[DESCRIPTION OF THE TASK] Extend the mailing-list post below about storing ADPCM trellis nodes in a heap, picking up after its last sentence.

[TEXT BLOCK]
━━━━━━━━━━━━━━━━━━━━

[FFmpeg-devel] [PATCH] adpcm: Store trellis nodes in a heap structure

Martin Storsjö martin
Wed Nov 3 13:33:03 CET 2010


Hi,

As pointed out by Michael when reviewing the G.722 trellis encoder, the 
stored trellis nodes could be stored in a heap-like structure, instead of 
in a straight sorted array.

Currently, when inserting a new trellis node, a linear search (which in 
itself perhaps could be sped up by converting it to a binary search) is 
used to find the spot where it should be inserted, and then all later 
node pointers are moved back one step with memmove. Since only a subset of 
all evaluated nodes are stored, the worst one is removed once the array is 
full.

Instead of doing this, the attached patch set stored the node pointers in 
a heap structure, by first adding all evaluated nodes to a heap, as long 
as they all fit. Once they don't all fit, we check through all the 
frontier/2 leaf nodes to find the worst one, replace that one with the 
current and restore the heap property.

This doesn't give identical results to the initial version, since the 
nodes from the previous round are used for doing the next step in the 
order they're stored in the array, which is different.

Instead of chekcing all the frontier/2 leaf nodes to find the worst one, 
patch #3 just picks one of the leaf nodes and tries replacing that one. By 
picking a different one of the leaf nodes each time, we more or less 
achieve the same thing. (If only one spot would be tested, only the path 
from that node up to the root would be updated once the heap is full.)

━━━━━━━━━━━━━━━━━━━━

[RAW DATA]
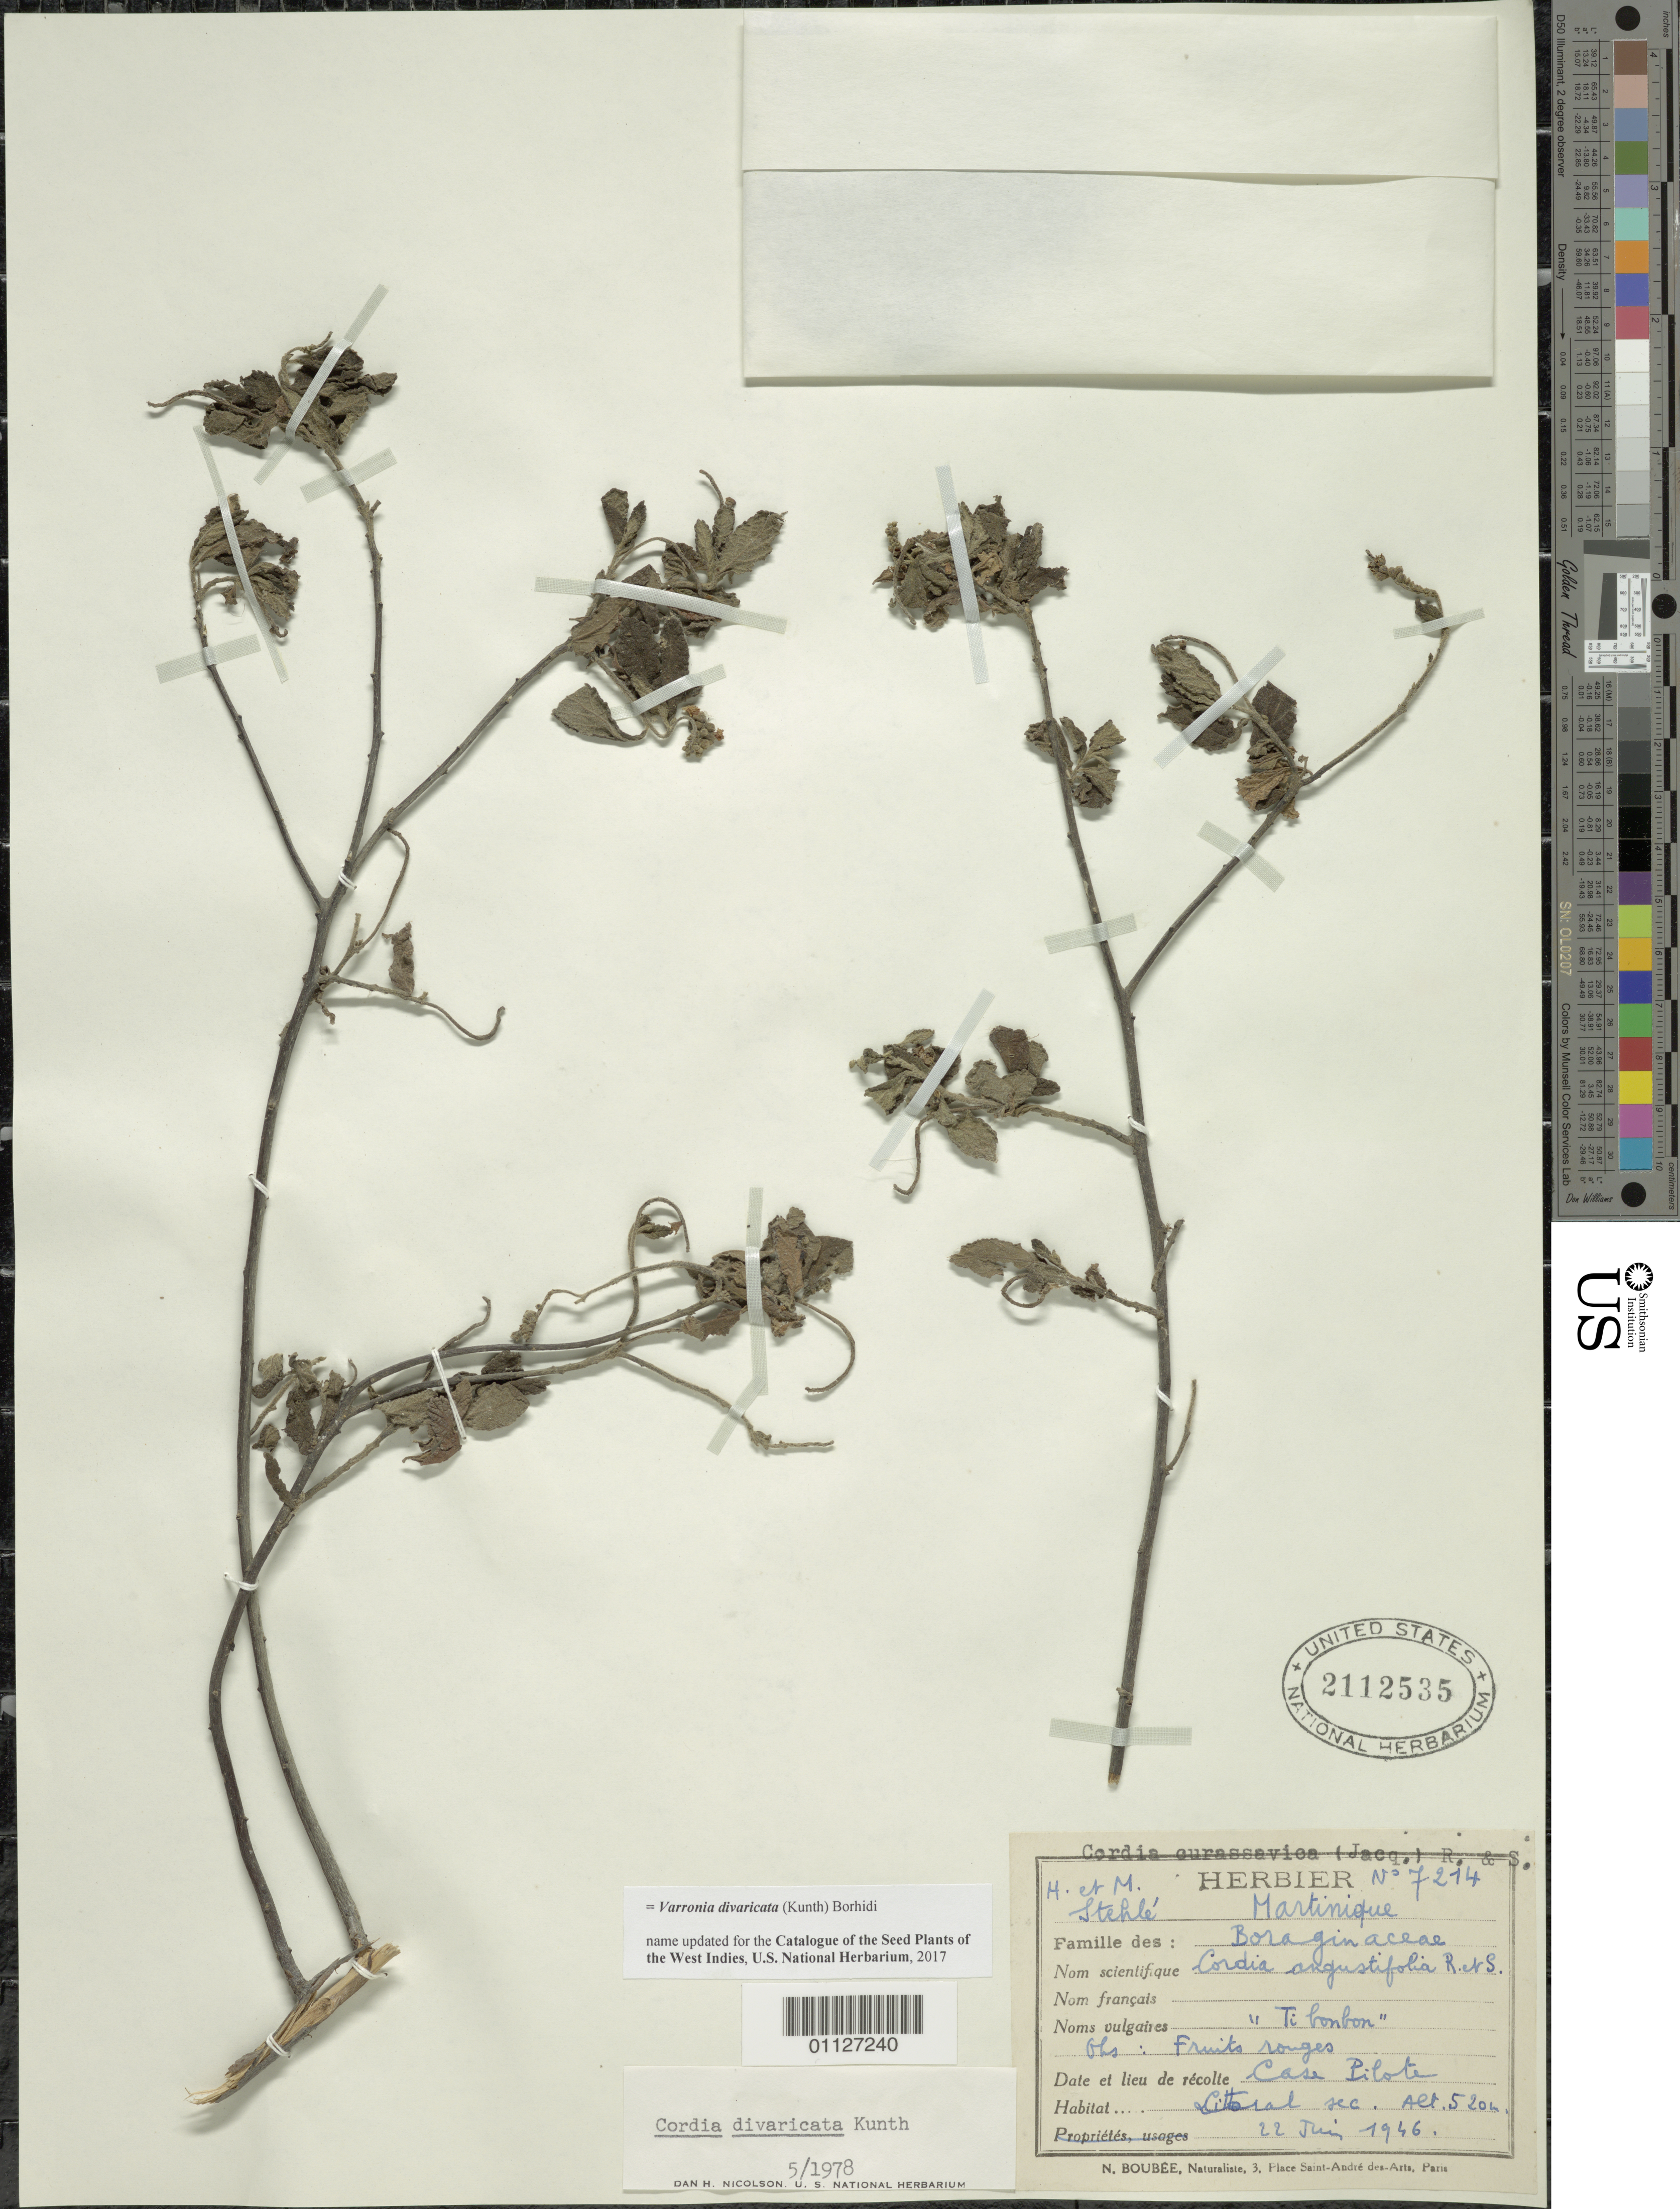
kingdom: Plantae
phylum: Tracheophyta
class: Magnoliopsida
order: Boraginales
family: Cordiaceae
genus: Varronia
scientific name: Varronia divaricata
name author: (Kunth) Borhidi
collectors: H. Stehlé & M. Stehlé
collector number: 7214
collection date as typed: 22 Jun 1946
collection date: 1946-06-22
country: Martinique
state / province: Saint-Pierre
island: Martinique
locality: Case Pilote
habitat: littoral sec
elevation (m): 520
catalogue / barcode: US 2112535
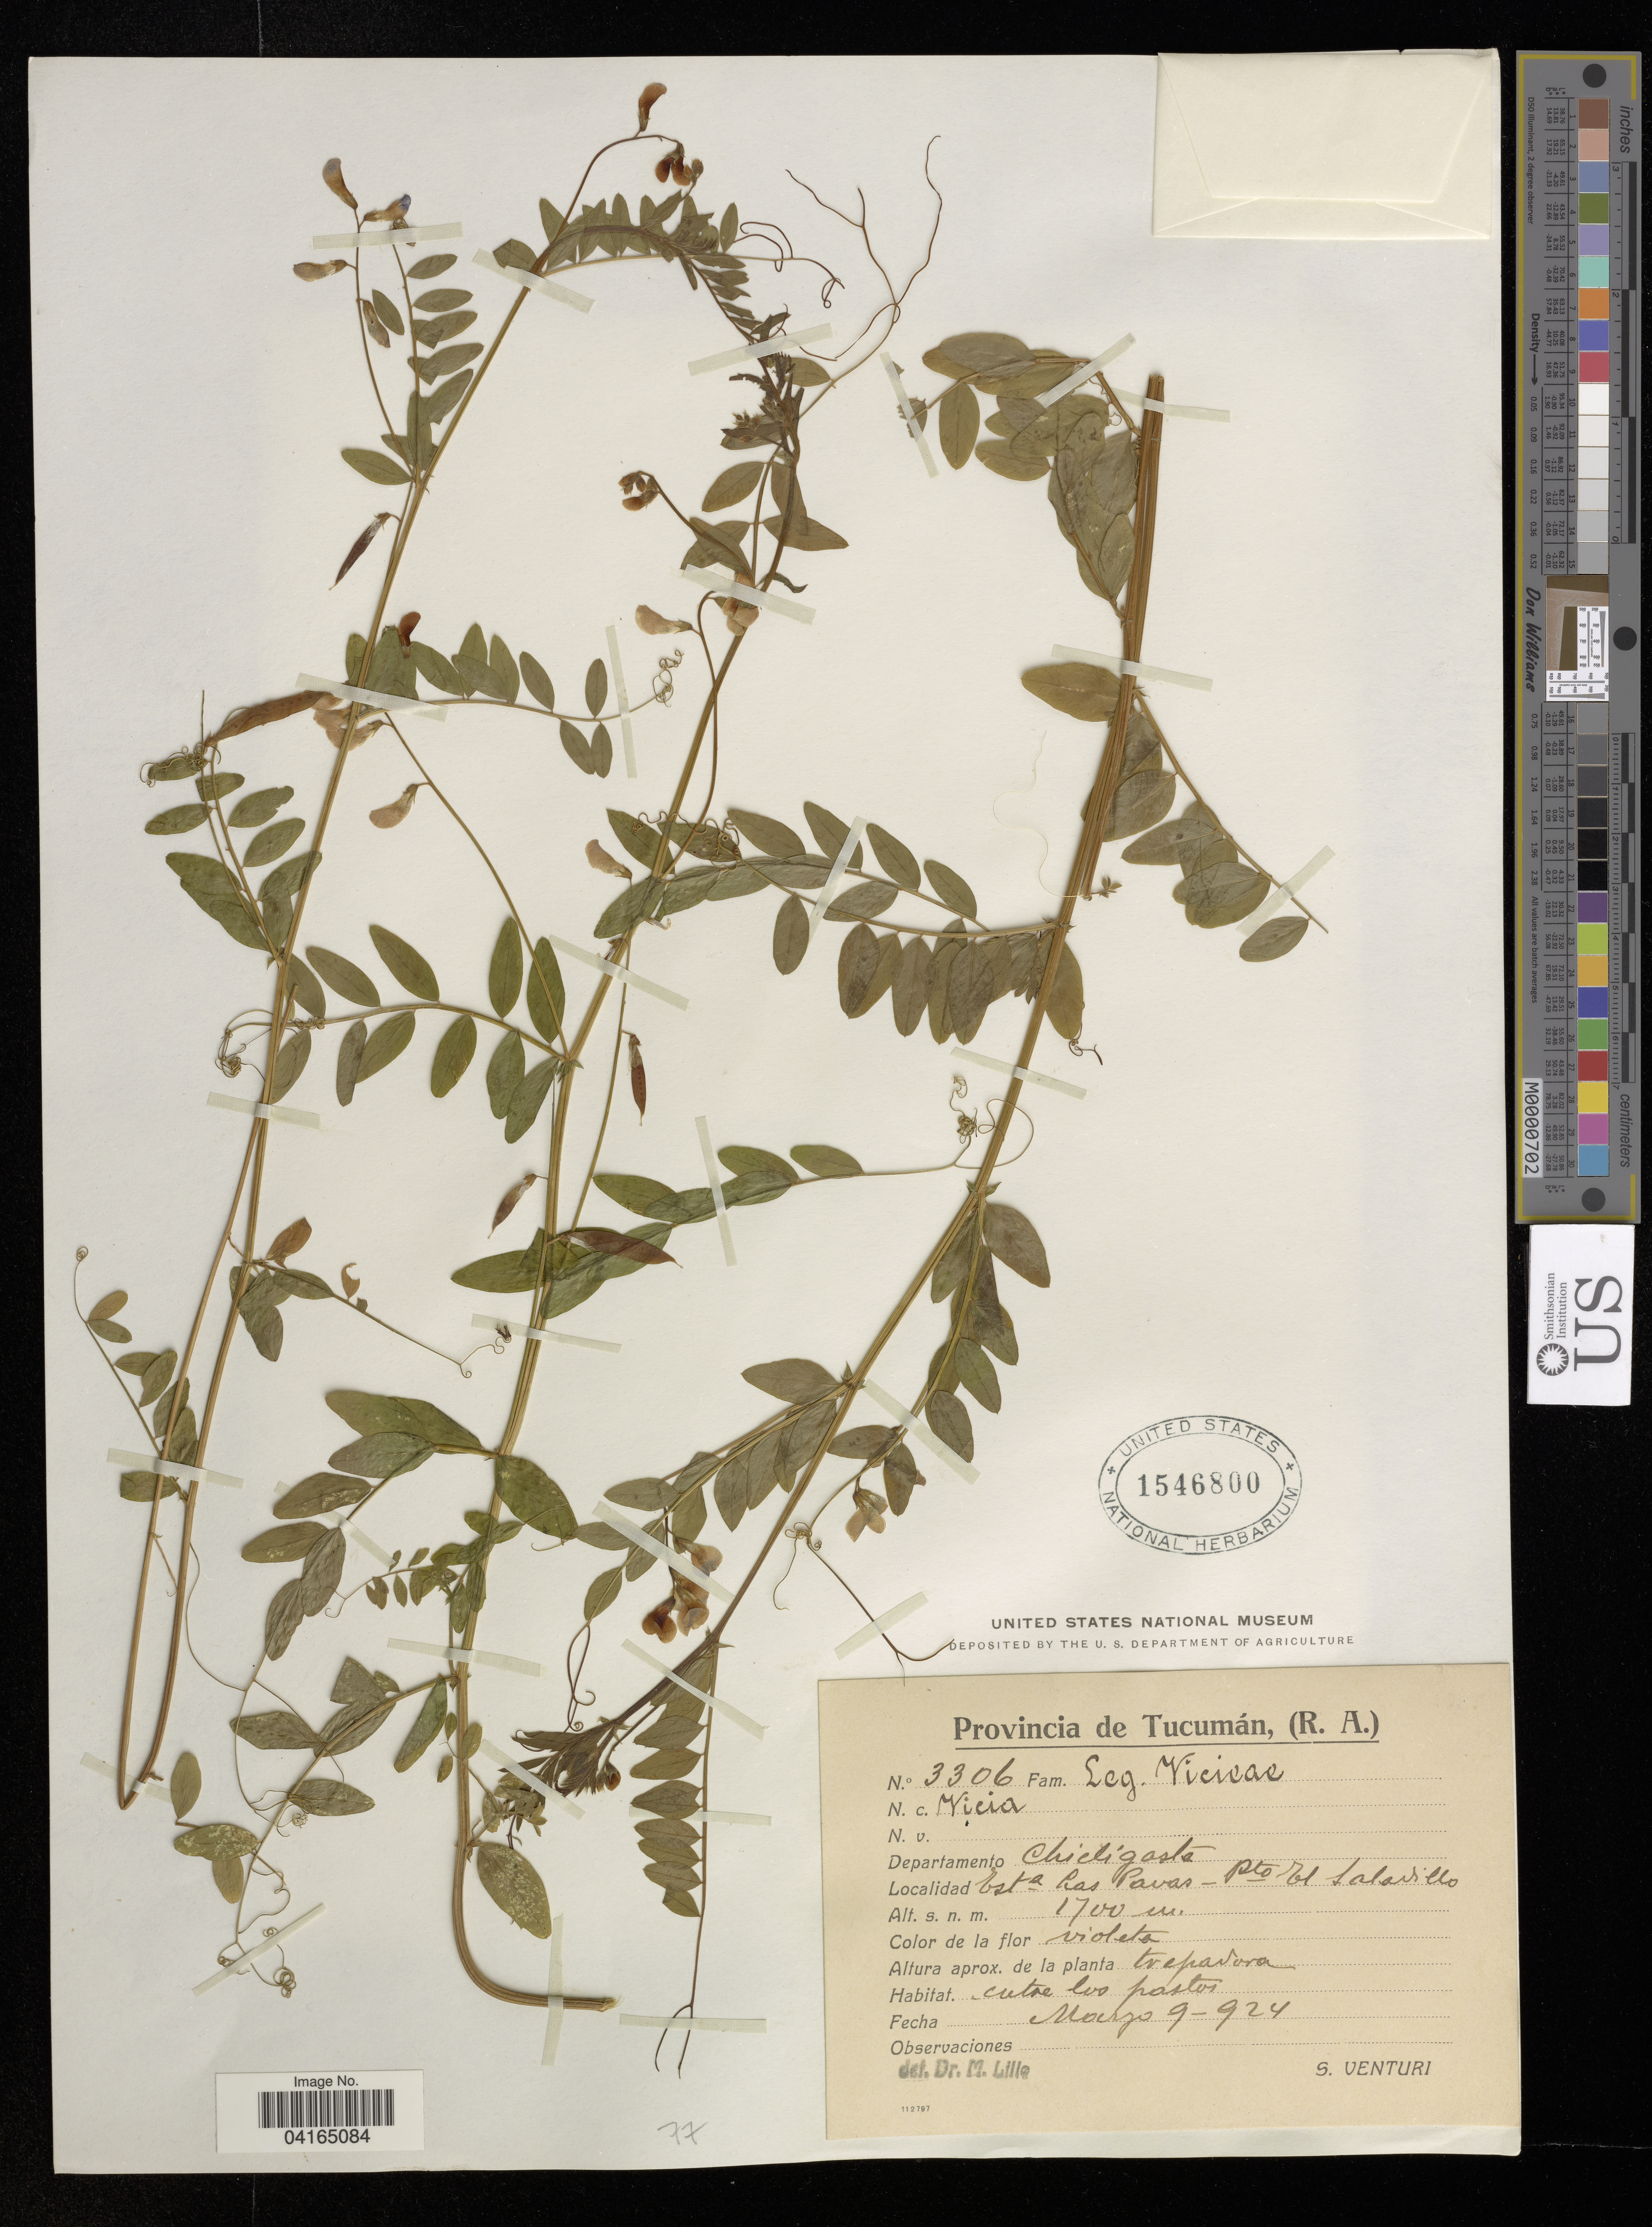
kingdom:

━━━━━━━━━━━━━━━━━━━━

[RESPONSE]
The last patch removes the search for nodes with an equal sample value to 
the one currently inserted, since it's an O(frontier) operation, which 
speeds things up immensely, without notably affecting the quality.

Some numbers, runtime:
Original: 16.1 s
After patch #1: 14.8 s
After patch #3: 10.9 s
After patch #4: 5.6 s

Output from tiny-psnr:
No trellis:
stddev:  101.13 PSNR: 56.23 MAXDIFF: 7183 bytes:  4865398/  4865408
-trellis 5, original code:
stddev:   81.78 PSNR: 58.08 MAXDIFF: 4798 bytes:  4865398/  4865408
After patch #1:
stddev:   81.70 PSNR: 58.08 MAXDIFF: 4798 bytes:  4865398/  4865408
After patch #3:
stddev:   80.77 PSNR: 58.18 MAXDIFF: 4766 bytes:  4865398/  4865408
After patch #4:
stddev:   80.94 PSNR: 58.17 MAXDIFF: 4524 bytes:  4865398/  4865408

So even if patch #3 and #4 in theory should worsen the output slightly, 
they actually seem to improve the result in this case, since other nodes 
happen to be stored/thrown away. The main point is that it doesn't seem to 
harm the output quality significantly while improving the runtime 
performance massively.

Once this issue is settled for the normal ADPCM code, I'll update the 
G.722 trellis encoder similarly.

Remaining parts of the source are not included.